== WHAT NEEDS TO BE DONE ==
All entries are to be quoted exactly; the images stay out of the copy.

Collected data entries
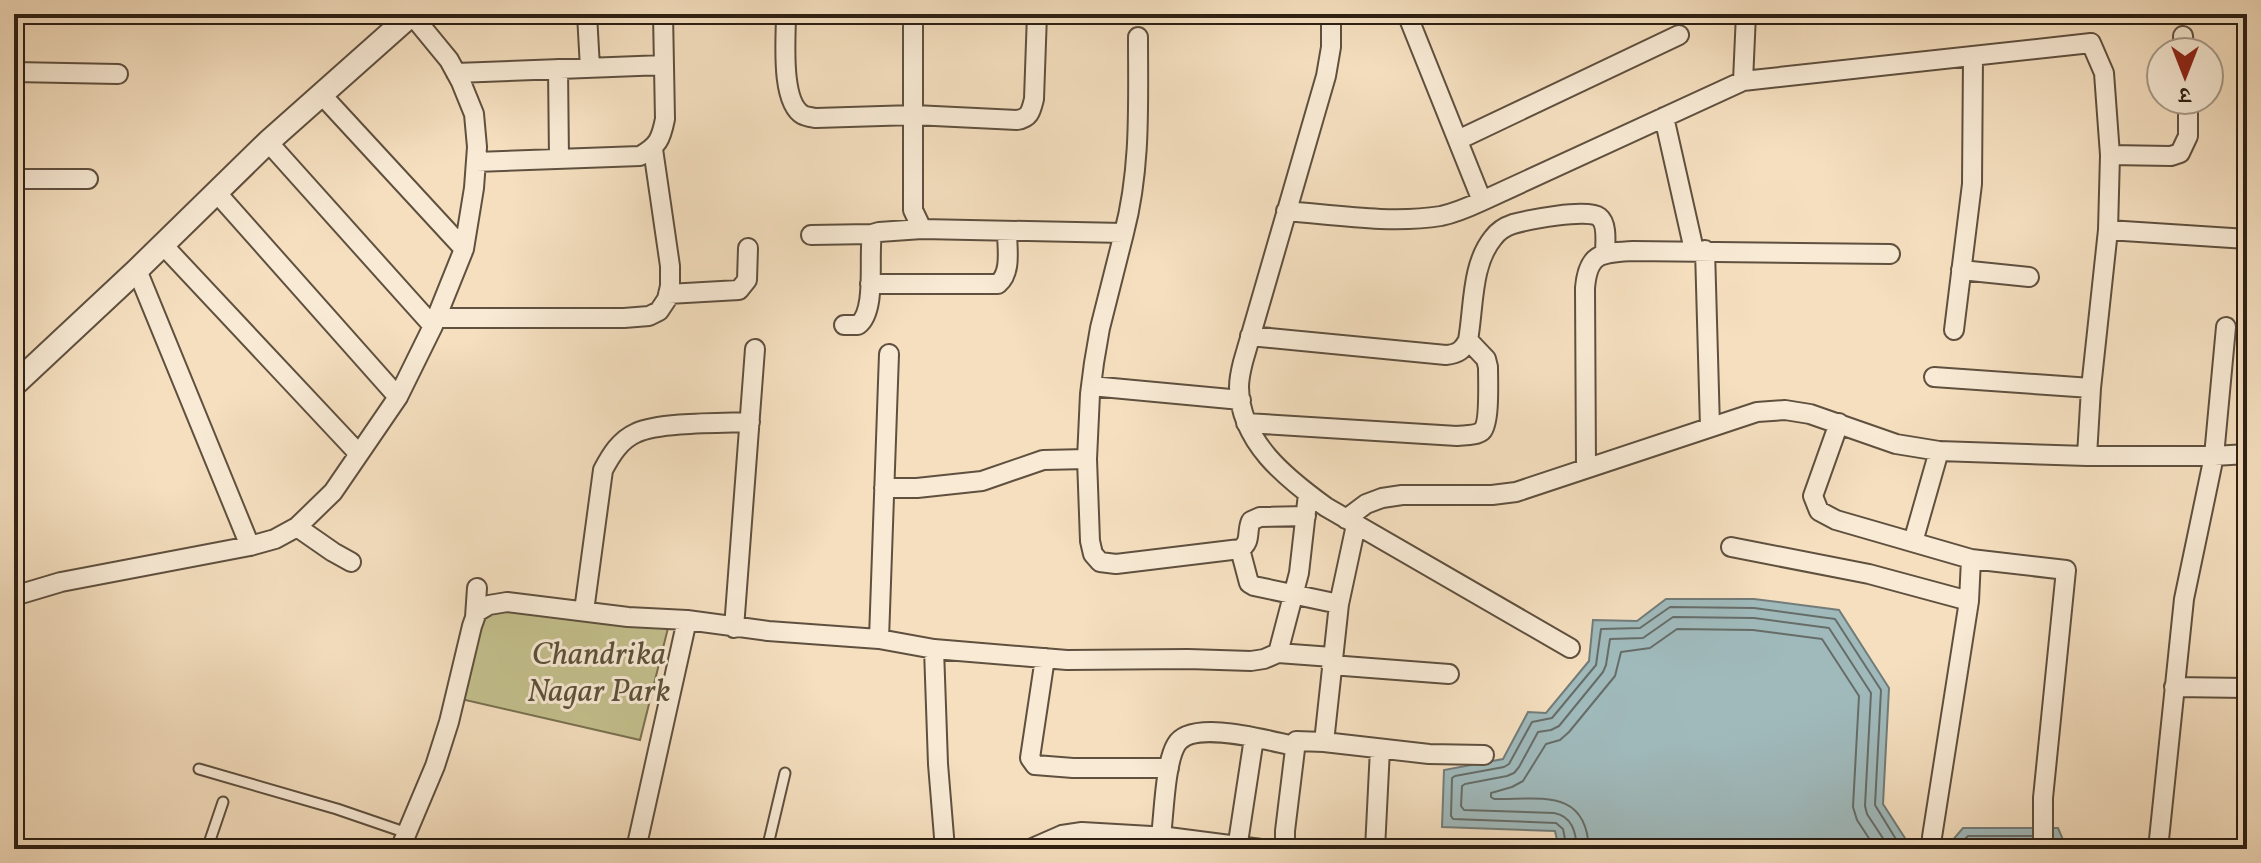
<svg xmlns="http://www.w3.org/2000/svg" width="2261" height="863" font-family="Vollkorn,'Noto Serif Devanagari',serif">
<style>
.green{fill:#c3c08d;stroke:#787050;stroke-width:2}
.water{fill:#a0babc;stroke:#727c79;stroke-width:2}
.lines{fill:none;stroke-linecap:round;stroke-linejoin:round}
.shore{stroke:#666d68;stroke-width:2}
.service-casing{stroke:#5f503f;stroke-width:13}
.minor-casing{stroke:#5f503f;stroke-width:22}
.tertiary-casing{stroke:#5f503f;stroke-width:26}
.service{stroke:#f8ead5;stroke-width:9}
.minor{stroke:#f8ead5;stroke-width:18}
.tertiary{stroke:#f8ead5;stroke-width:22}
.labels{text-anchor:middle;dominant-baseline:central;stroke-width:6;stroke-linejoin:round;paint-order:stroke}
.park-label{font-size:32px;font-style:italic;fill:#5a5038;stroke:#f8ead5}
</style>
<rect width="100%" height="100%" fill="#f5dfbf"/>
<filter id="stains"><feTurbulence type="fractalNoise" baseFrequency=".0025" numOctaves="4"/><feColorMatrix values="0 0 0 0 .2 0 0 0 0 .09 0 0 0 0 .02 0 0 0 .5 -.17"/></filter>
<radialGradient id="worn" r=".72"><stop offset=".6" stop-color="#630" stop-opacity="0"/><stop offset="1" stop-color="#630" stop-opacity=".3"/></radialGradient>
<path class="green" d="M502 607 668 628 640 740 461 699 482 617Z"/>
<path class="water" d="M1666 599H1754L1839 610 1889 688 1883 804 1912 849H1559L1555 831 1442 827 1444 770 1503 759 1528 712 1546 713 1589 661 1593 620 1637 621Z
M1963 828H2058L2067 849H1945Z"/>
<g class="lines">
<path class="shore" d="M1567 849 1563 829 1556 823 1453 819 1451 816 1452 778 1455 776 1504 767 1509 764 1532 722 1552 718 1596 665 1601 629 1640 628 1670 607 1754 608 1835 619 1881 690 1875 805 1902 849
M1577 849C1576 832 1572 816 1554 813L1464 810 1461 806 1462 786 1465 784 1507 776 1514 773 1519 767 1538 732 1551 730 1559 726 1603 672 1606 665 1610 639 1643 638 1673 617 1754 618 1829 628 1871 693 1865 806 1867 814 1890 849
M1589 849C1586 787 1539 800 1494 799L1491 797V793L1512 787 1523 781 1546 744 1560 740 1569 732 1615 676 1621 652 1650 648 1677 629 1753 630 1822 639 1859 696 1853 807 1857 820 1876 849
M1955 849 1968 836H2032"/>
<g class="service-casing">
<path id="service" d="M199 769 337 809 407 833
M207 849 223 802
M767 849 785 773"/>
</g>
<g class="minor-casing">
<path id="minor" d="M587 14 590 68
M786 14C786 38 780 102 803 115 804 116 815 118 816 118L914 115 1017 120C1030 118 1031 111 1034 99L1037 14
M913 14V210L922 229 1124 233 1100 328 1094 363 1090 394 1087 459 1090 541 1093 554 1100 562 1116 564 1240 549C1252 542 1246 532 1251 521L1260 517 1306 516
M1331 14V47L1326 76 1243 362C1241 370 1239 379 1239 387 1240 442 1286 478 1326 507L1570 648
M1407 14 1482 201 1743 81 2091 43 2104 73 2110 155 2108 230 2091 388 2087 456H2214L2247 454
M2183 36 2184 52
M558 69 559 159
M14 72 118 74
M456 73 664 65
M1743 81 1746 14
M321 94 464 249
M1664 117 1694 250
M1458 140 1679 35
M268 142 433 326
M2110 155 2171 156 2180 153 2188 136V100
M476 162 640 156C658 146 661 139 665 119L663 14
M14 179H88
M216 192 398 397
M1286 211C1336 215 1391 224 1441 216 1455 213 1469 207 1482 201
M2108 230 2247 239
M1124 233C1141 168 1138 104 1138 37
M811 235 872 234
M163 245 359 454
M1705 250 1710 427
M137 270 250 546
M1961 270 2029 277
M870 284H998C1012 272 1007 249 1007 231
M668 294 739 290 747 280 748 248
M437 318H624L649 316 659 311 667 299 670 286V266L653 149
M844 325H858C877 311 868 258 872 234L879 232 922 229
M1954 330 1972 184 1973 57
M1250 336 1446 355C1458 354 1463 350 1468 340 1474 307 1471 265 1493 238 1498 231 1504 227 1513 224 1528 220 1587 208 1599 217 1608 224 1605 244 1605 254
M1934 377 2091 388
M1091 386 1241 400
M1246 423 1457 436C1464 435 1476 436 1482 431 1490 423 1488 380 1488 367L1486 359 1468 340
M1839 423 1813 496 1819 511 1836 520 1971 559 2066 570 2043 798V849
M1586 467 1585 288C1588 252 1602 253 1633 251L1890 254
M884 488H917L982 481 1043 460 1087 459
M1346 519 1366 504 1382 498 1402 495H1492L1516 492 1757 412 1785 410 1810 414 1896 444 1939 451 2087 456
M297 527 333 552 351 562
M1913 542 1939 451
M1731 547 1869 574 1969 601 1932 837
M1240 549 1249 583 1254 586 1339 604
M14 596 61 582 250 546 275 539 297 527 333 492 398 397 433 326 464 249 474 188 477 147 474 114 461 82 449 60 412 15
M1969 601 1971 559
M584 611 603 470C611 455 620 440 636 433 659 422 722 423 750 422
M475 617 477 588
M734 628 755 349
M879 639 889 354
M934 649 938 764 945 849
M1278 653 1332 657
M1045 658 1030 758 1035 765 1073 768H1169
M1331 665 1449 674
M2174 687 2247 688
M1324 742 1339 604 1356 525
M1161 836C1164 813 1165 764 1176 745 1191 718 1269 741 1294 746
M14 849H16
M400 849 435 766 449 722 472 626 477 612 489 605 507 602 628 617 687 620 768 631 879 639 934 649 1067 660 1188 659 1251 661 1264 659 1278 653 1299 573 1308 494
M636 849 687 620
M1030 849 1062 835 1082 832 1168 837 1261 849
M1237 849 1254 738
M1285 849V831L1296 741 1324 742 1429 754 1484 755
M1375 849 1380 749
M2158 849 2184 599 2214 456 2226 327"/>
</g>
<g class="tertiary-casing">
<path id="tertiary" d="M14 385 137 270 268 142 412 14"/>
</g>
<use href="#service" class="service"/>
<use href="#minor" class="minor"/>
<use href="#tertiary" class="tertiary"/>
</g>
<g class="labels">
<g class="park-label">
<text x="599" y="656">Chandrika<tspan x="599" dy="37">Nagar Park</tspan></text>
</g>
</g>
<rect width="2261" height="863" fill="none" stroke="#f5dfbf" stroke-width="48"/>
<rect x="16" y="16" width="2229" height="831" fill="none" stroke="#2d2014" stroke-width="4"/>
<rect x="24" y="24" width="2213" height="815" fill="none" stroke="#2d2014" stroke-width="2"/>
<g transform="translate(2185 76) rotate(180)"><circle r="38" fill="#f8ead5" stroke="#a79988" stroke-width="2"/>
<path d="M0-6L14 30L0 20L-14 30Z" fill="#8f2418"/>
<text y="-12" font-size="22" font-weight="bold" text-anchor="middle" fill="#2d2014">उ</text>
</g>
<rect width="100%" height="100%" filter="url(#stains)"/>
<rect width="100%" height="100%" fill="url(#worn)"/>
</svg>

== TASK RESPONSE ==
<svg xmlns="http://www.w3.org/2000/svg" width="2261" height="863" font-family="Vollkorn,'Noto Serif Devanagari',serif">
<style>
.green{fill:#c3c08d;stroke:#787050;stroke-width:2}
.water{fill:#a0babc;stroke:#727c79;stroke-width:2}
.lines{fill:none;stroke-linecap:round;stroke-linejoin:round}
.shore{stroke:#666d68;stroke-width:2}
.service-casing{stroke:#5f503f;stroke-width:13}
.minor-casing{stroke:#5f503f;stroke-width:22}
.tertiary-casing{stroke:#5f503f;stroke-width:26}
.service{stroke:#f8ead5;stroke-width:9}
.minor{stroke:#f8ead5;stroke-width:18}
.tertiary{stroke:#f8ead5;stroke-width:22}
.labels{text-anchor:middle;dominant-baseline:central;stroke-width:6;stroke-linejoin:round;paint-order:stroke}
.park-label{font-size:32px;font-style:italic;fill:#5a5038;stroke:#f8ead5}
</style>
<rect width="100%" height="100%" fill="#f5dfbf"/>
<filter id="stains"><feTurbulence type="fractalNoise" baseFrequency=".0025" numOctaves="4"/><feColorMatrix values="0 0 0 0 .2 0 0 0 0 .09 0 0 0 0 .02 0 0 0 .5 -.17"/></filter>
<radialGradient id="worn" r=".72"><stop offset=".6" stop-color="#630" stop-opacity="0"/><stop offset="1" stop-color="#630" stop-opacity=".3"/></radialGradient>
<path class="green" d="M502 607 668 628 640 740 461 699 482 617Z"/>
<path class="water" d="M1666 599H1754L1839 610 1889 688 1883 804 1912 849H1559L1555 831 1442 827 1444 770 1503 759 1528 712 1546 713 1589 661 1593 620 1637 621Z
M1963 828H2058L2067 849H1945Z"/>
<g class="lines">
<path class="shore" d="M1567 849 1563 829 1556 823 1453 819 1451 816 1452 778 1455 776 1504 767 1509 764 1532 722 1552 718 1596 665 1601 629 1640 628 1670 607 1754 608 1835 619 1881 690 1875 805 1902 849
M1577 849C1576 832 1572 816 1554 813L1464 810 1461 806 1462 786 1465 784 1507 776 1514 773 1519 767 1538 732 1551 730 1559 726 1603 672 1606 665 1610 639 1643 638 1673 617 1754 618 1829 628 1871 693 1865 806 1867 814 1890 849
M1589 849C1586 787 1539 800 1494 799L1491 797V793L1512 787 1523 781 1546 744 1560 740 1569 732 1615 676 1621 652 1650 648 1677 629 1753 630 1822 639 1859 696 1853 807 1857 820 1876 849
M1955 849 1968 836H2032"/>
<g class="service-casing">
<path id="service" d="M199 769 337 809 407 833
M207 849 223 802
M767 849 785 773"/>
</g>
<g class="minor-casing">
<path id="minor" d="M587 14 590 68
M786 14C786 38 780 102 803 115 804 116 815 118 816 118L914 115 1017 120C1030 118 1031 111 1034 99L1037 14
M913 14V210L922 229 1124 233 1100 328 1094 363 1090 394 1087 459 1090 541 1093 554 1100 562 1116 564 1240 549C1252 542 1246 532 1251 521L1260 517 1306 516
M1331 14V47L1326 76 1243 362C1241 370 1239 379 1239 387 1240 442 1286 478 1326 507L1570 648
M1407 14 1482 201 1743 81 2091 43 2104 73 2110 155 2108 230 2091 388 2087 456H2214L2247 454
M2183 36 2184 52
M558 69 559 159
M14 72 118 74
M456 73 664 65
M1743 81 1746 14
M321 94 464 249
M1664 117 1694 250
M1458 140 1679 35
M268 142 433 326
M2110 155 2171 156 2180 153 2188 136V100
M476 162 640 156C658 146 661 139 665 119L663 14
M14 179H88
M216 192 398 397
M1286 211C1336 215 1391 224 1441 216 1455 213 1469 207 1482 201
M2108 230 2247 239
M1124 233C1141 168 1138 104 1138 37
M811 235 872 234
M163 245 359 454
M1705 250 1710 427
M137 270 250 546
M1961 270 2029 277
M870 284H998C1012 272 1007 249 1007 231
M668 294 739 290 747 280 748 248
M437 318H624L649 316 659 311 667 299 670 286V266L653 149
M844 325H858C877 311 868 258 872 234L879 232 922 229
M1954 330 1972 184 1973 57
M1250 336 1446 355C1458 354 1463 350 1468 340 1474 307 1471 265 1493 238 1498 231 1504 227 1513 224 1528 220 1587 208 1599 217 1608 224 1605 244 1605 254
M1934 377 2091 388
M1091 386 1241 400
M1246 423 1457 436C1464 435 1476 436 1482 431 1490 423 1488 380 1488 367L1486 359 1468 340
M1839 423 1813 496 1819 511 1836 520 1971 559 2066 570 2043 798V849
M1586 467 1585 288C1588 252 1602 253 1633 251L1890 254
M884 488H917L982 481 1043 460 1087 459
M1346 519 1366 504 1382 498 1402 495H1492L1516 492 1757 412 1785 410 1810 414 1896 444 1939 451 2087 456
M297 527 333 552 351 562
M1913 542 1939 451
M1731 547 1869 574 1969 601 1932 837
M1240 549 1249 583 1254 586 1339 604
M14 596 61 582 250 546 275 539 297 527 333 492 398 397 433 326 464 249 474 188 477 147 474 114 461 82 449 60 412 15
M1969 601 1971 559
M584 611 603 470C611 455 620 440 636 433 659 422 722 423 750 422
M475 617 477 588
M734 628 755 349
M879 639 889 354
M934 649 938 764 945 849
M1278 653 1332 657
M1045 658 1030 758 1035 765 1073 768H1169
M1331 665 1449 674
M2174 687 2247 688
M1324 742 1339 604 1356 525
M1161 836C1164 813 1165 764 1176 745 1191 718 1269 741 1294 746
M14 849H16
M400 849 435 766 449 722 472 626 477 612 489 605 507 602 628 617 687 620 768 631 879 639 934 649 1067 660 1188 659 1251 661 1264 659 1278 653 1299 573 1308 494
M636 849 687 620
M1030 849 1062 835 1082 832 1168 837 1261 849
M1237 849 1254 738
M1285 849V831L1296 741 1324 742 1429 754 1484 755
M1375 849 1380 749
M2158 849 2184 599 2214 456 2226 327"/>
</g>
<g class="tertiary-casing">
<path id="tertiary" d="M14 385 137 270 268 142 412 14"/>
</g>
<use href="#service" class="service"/>
<use href="#minor" class="minor"/>
<use href="#tertiary" class="tertiary"/>
</g>
<g class="labels">
<g class="park-label">
<text x="599" y="656">Chandrika<tspan x="599" dy="37">Nagar Park</tspan></text>
</g>
</g>
<rect width="2261" height="863" fill="none" stroke="#f5dfbf" stroke-width="48"/>
<rect x="16" y="16" width="2229" height="831" fill="none" stroke="#2d2014" stroke-width="4"/>
<rect x="24" y="24" width="2213" height="815" fill="none" stroke="#2d2014" stroke-width="2"/>
<g transform="translate(2185 76) rotate(180)"><circle r="38" fill="#f8ead5" stroke="#a79988" stroke-width="2"/>
<path d="M0-6L14 30L0 20L-14 30Z" fill="#8f2418"/>
<text y="-12" font-size="22" font-weight="bold" text-anchor="middle" fill="#2d2014">उ</text>
</g>
<rect width="100%" height="100%" filter="url(#stains)"/>
<rect width="100%" height="100%" fill="url(#worn)"/>
</svg>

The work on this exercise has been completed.